But i didn't suggest that earlier because I was thinking that the 'winds of skepticism" made a good link to why one would lead the garden in the first place. But if you came up with something else to explain leaving the birth garden, then yes skepticism might actually fit best right before the hero "comes back to his senses" -
Ok only very minor edits at this point.
Panel 2 - "We may come doubt" should be "We may come to doubt..." [[[ Sorry - now I see you commented on that already]]]
Panel 3 - this is not a correction but a thought -- might "groundless conceptions" be better as "groundless abstractions"?
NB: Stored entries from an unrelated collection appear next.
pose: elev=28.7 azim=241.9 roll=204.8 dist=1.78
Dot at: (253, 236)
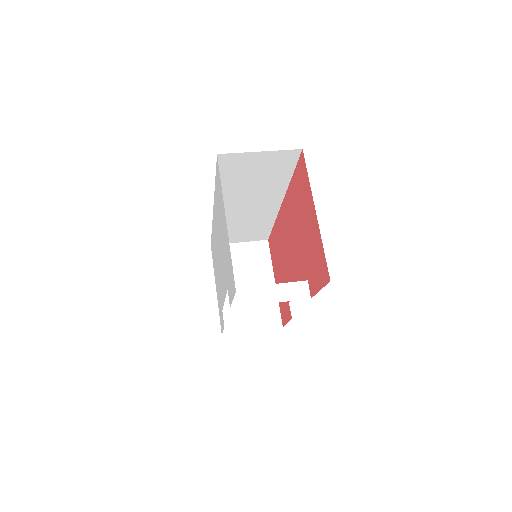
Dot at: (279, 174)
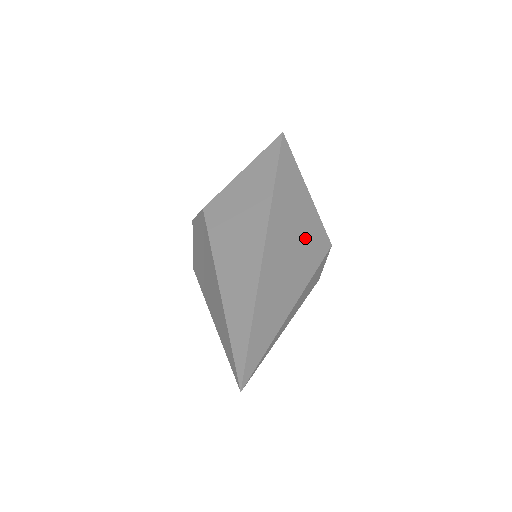
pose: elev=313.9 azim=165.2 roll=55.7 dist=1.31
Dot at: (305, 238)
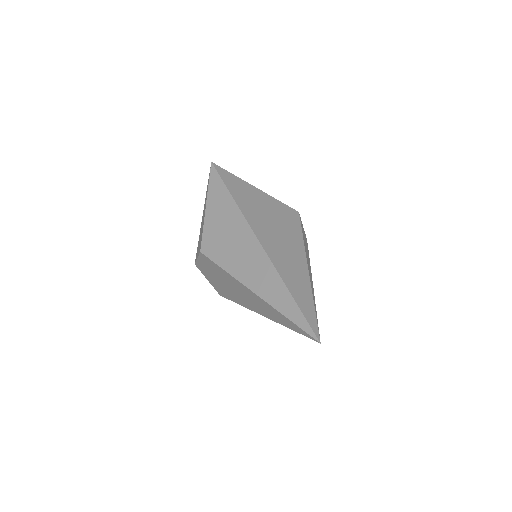
Dot at: (280, 221)
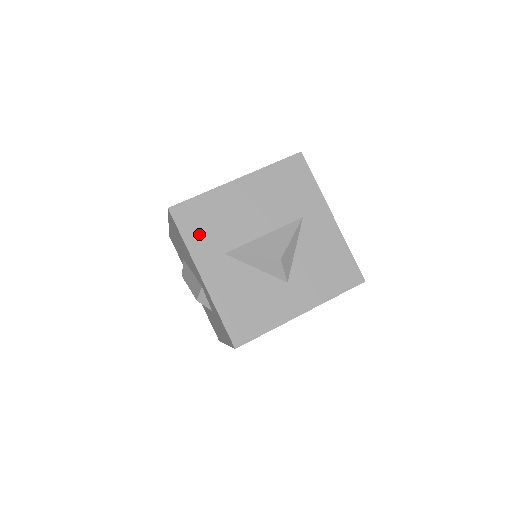
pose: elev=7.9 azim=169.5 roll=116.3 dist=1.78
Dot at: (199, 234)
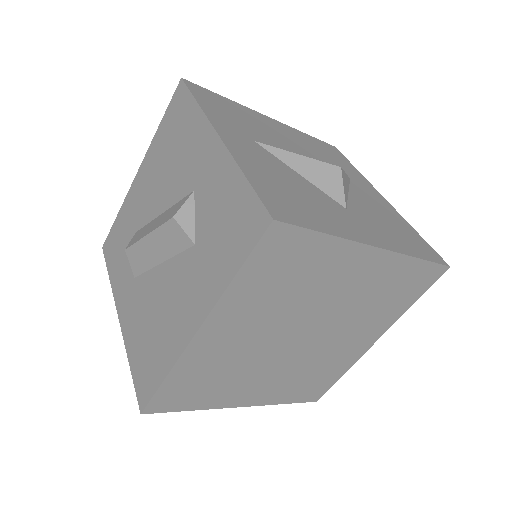
Dot at: (220, 111)
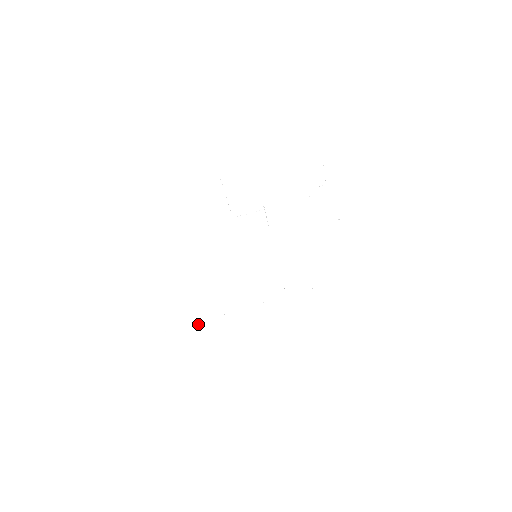
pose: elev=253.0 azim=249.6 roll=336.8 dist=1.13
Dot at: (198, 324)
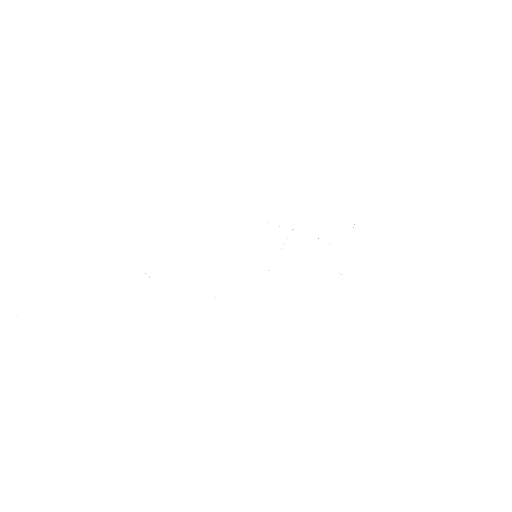
Dot at: occluded
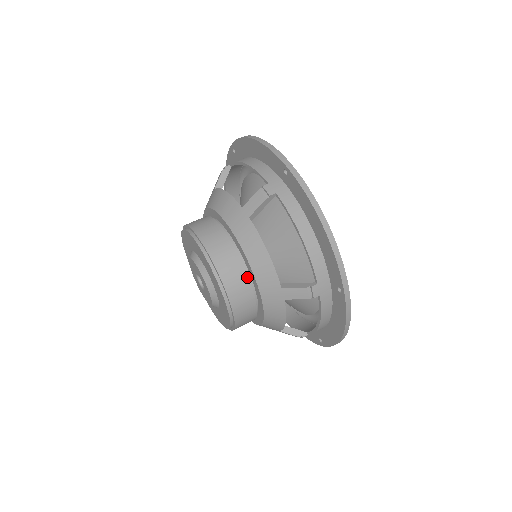
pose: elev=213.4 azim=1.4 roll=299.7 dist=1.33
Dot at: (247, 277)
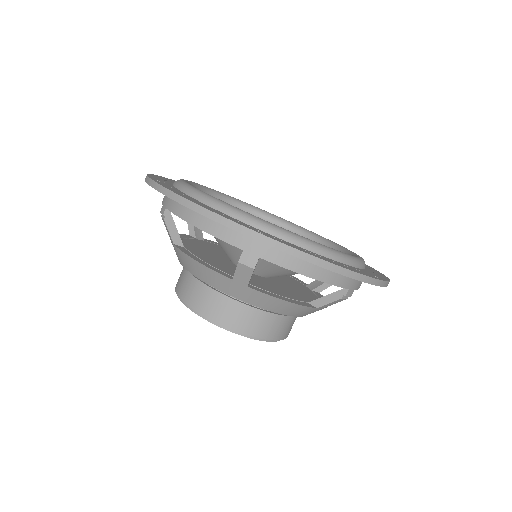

Ok, now back to panels one and two for conceptual questions:
- If I were explaining this diagram to someone, I would emphasize that when we say "we begin" we are referring to "at birth" / "as children" etc. I might still look for more in the diagram to emphasize this connection to explain why this is our starting point.
- OK, and this might be more important, the next panel introduces the fact that we are leaving / have left the initial garden of pleasure in our childhood. But what is it that causes us to do that? Is it because we are frustrated that "our perceptions do not always comport with the atomic reality with which we interact"? Someone might argue that an Epicurean might say the opposite, that indeed our PERCEPTIONS will NEVER contradict the reality with which we interact. Isn't it not so much that our perceptions contradict reality but that our IDEAS of what life "should be" conflict with the reality. Is it in fact not often true that the reason our ideas / ideals conflict with reality is that they are perverted/corrupted by the outside influences in the next several panels.
Might it be better to indicate that the winds of skepticism are what blow us as children out of the garden? Probably, but we are also blown out of our original peacefulness by the storms of dialectic, the mirages of religion, and the false heights of virtue.
In other words, I am addressing here - Should we make more clear what it is that causes us to leave the garden in the first place?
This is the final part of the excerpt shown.